▸ **ACTIVITY A**: In the passage on accessibility work, about how many older adults took part in the first big accessibility project with PulseData?
▸ **ACTIVITY B**: Duplicate everything in the passage on accessibility work from "My first big" down to "people even more.".

▸ **DOCUMENT SECTION**:
------------------------
It really depends on the clients your are working with that day. No two days are the same. Some days are onsite with clients at their offices; training, answering questions from various teams or doing reviews. Other days we might be doing reviews on websites from our offices identifying the issues and providing details to help the client solve them. Other days we work with companies to imbed accessibility into their strategy and processes doing workshops. And still other days we will be doing research with our panel, helping show clients what problems people with lived experience face when using their products. The common theme is working with clients to help them make things better for people with access needs.
My first big accessibility project with PulseData 20 years ago for sure. I worked with about 50 older adults, all who were nervous about technology and had low vision. It was humbling to see how they struggled with everyday tasks that I took for granted and knowing that I was doing something to improve things for them. Working with the product team I helped improve the interface so users could read letters from their grandchildren and check their bank statement without having to rely on other people. It was very satisfying and made me want to help people even more.
------------------------
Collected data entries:
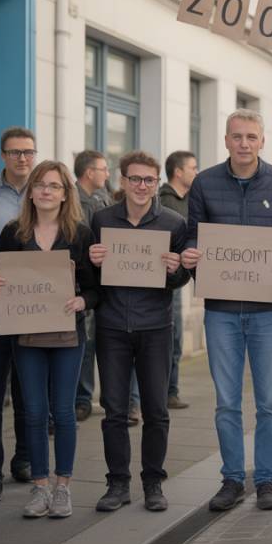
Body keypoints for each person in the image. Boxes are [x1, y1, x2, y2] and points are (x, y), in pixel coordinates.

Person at [181, 110, 272, 512]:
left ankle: (265, 480)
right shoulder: (204, 183)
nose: (244, 143)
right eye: (237, 137)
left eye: (251, 136)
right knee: (226, 402)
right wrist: (191, 255)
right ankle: (232, 479)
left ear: (262, 140)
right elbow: (192, 237)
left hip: (268, 311)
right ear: (226, 140)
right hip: (221, 311)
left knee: (269, 401)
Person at [0, 161, 99, 518]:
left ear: (66, 194)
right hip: (27, 336)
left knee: (64, 412)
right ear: (32, 192)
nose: (47, 191)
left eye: (54, 186)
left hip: (68, 334)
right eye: (41, 185)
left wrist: (83, 300)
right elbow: (3, 282)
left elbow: (98, 289)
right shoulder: (12, 233)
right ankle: (39, 487)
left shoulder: (80, 234)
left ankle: (63, 486)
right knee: (34, 412)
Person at [89, 151, 189, 513]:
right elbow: (90, 277)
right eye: (135, 179)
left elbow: (181, 279)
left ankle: (153, 483)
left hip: (156, 327)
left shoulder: (173, 223)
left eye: (148, 180)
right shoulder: (101, 220)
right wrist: (93, 261)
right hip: (112, 326)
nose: (142, 186)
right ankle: (117, 484)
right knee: (114, 410)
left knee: (156, 410)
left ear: (156, 182)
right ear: (123, 181)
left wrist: (176, 269)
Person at [0, 126, 37, 489]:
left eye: (28, 152)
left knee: (28, 395)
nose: (22, 158)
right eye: (15, 152)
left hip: (36, 311)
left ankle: (24, 460)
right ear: (3, 155)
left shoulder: (46, 190)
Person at [73, 150, 114, 423]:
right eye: (103, 169)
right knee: (84, 342)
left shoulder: (102, 198)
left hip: (103, 283)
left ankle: (97, 397)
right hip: (82, 283)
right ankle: (82, 399)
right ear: (89, 172)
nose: (107, 174)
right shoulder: (73, 200)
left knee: (98, 340)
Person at [159, 151, 199, 410]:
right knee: (166, 338)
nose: (197, 172)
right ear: (178, 172)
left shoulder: (193, 201)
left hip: (181, 278)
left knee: (176, 340)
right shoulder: (163, 202)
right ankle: (160, 392)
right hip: (161, 279)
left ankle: (172, 391)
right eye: (193, 167)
------------------------
▸ **YOUR RESPONSE A**: About 50.

▸ **YOUR RESPONSE B**:
My first big accessibility project with PulseData 20 years ago for sure. I worked with about 50 older adults, all who were nervous about technology and had low vision. It was humbling to see how they struggled with everyday tasks that I took for granted and knowing that I was doing something to improve things for them. Working with the product team I helped improve the interface so users could read letters from their grandchildren and check their bank statement without having to rely on other people. It was very satisfying and made me want to help people even more.